→ What is needed:
Show every line from the data below that includes "bounding".

→ The input:
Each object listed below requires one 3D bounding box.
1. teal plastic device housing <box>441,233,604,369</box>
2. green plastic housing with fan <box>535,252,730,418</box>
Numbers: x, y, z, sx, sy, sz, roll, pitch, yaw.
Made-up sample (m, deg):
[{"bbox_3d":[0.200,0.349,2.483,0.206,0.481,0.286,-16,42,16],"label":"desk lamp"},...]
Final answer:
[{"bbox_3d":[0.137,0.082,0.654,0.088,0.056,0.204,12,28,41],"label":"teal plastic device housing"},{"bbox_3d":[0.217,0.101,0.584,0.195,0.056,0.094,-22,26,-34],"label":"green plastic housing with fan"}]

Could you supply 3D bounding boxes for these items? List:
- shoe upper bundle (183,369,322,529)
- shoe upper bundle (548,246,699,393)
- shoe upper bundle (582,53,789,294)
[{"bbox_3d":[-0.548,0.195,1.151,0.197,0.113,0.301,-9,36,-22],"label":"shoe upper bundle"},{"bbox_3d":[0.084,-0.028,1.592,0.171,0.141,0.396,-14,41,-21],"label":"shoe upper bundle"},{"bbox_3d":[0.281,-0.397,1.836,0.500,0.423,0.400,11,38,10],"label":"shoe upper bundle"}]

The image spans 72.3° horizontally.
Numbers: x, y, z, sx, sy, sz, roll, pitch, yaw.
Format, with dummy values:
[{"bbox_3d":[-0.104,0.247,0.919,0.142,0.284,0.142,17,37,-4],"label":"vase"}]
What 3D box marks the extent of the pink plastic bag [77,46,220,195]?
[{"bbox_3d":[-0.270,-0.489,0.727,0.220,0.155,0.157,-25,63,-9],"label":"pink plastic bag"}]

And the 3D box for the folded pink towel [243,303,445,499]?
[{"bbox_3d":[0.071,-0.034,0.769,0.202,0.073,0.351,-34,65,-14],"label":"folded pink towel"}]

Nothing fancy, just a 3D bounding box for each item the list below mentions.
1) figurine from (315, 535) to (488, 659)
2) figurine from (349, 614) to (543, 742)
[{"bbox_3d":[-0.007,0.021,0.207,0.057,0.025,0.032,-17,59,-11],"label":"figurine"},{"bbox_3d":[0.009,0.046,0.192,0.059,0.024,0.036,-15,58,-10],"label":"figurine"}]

→ Answer to the exercise:
Each object listed below requires one 3D bounding box.
Could you supply 3D bounding boxes for these items? List:
Nothing fancy, just a 3D bounding box for each item the list below mentions.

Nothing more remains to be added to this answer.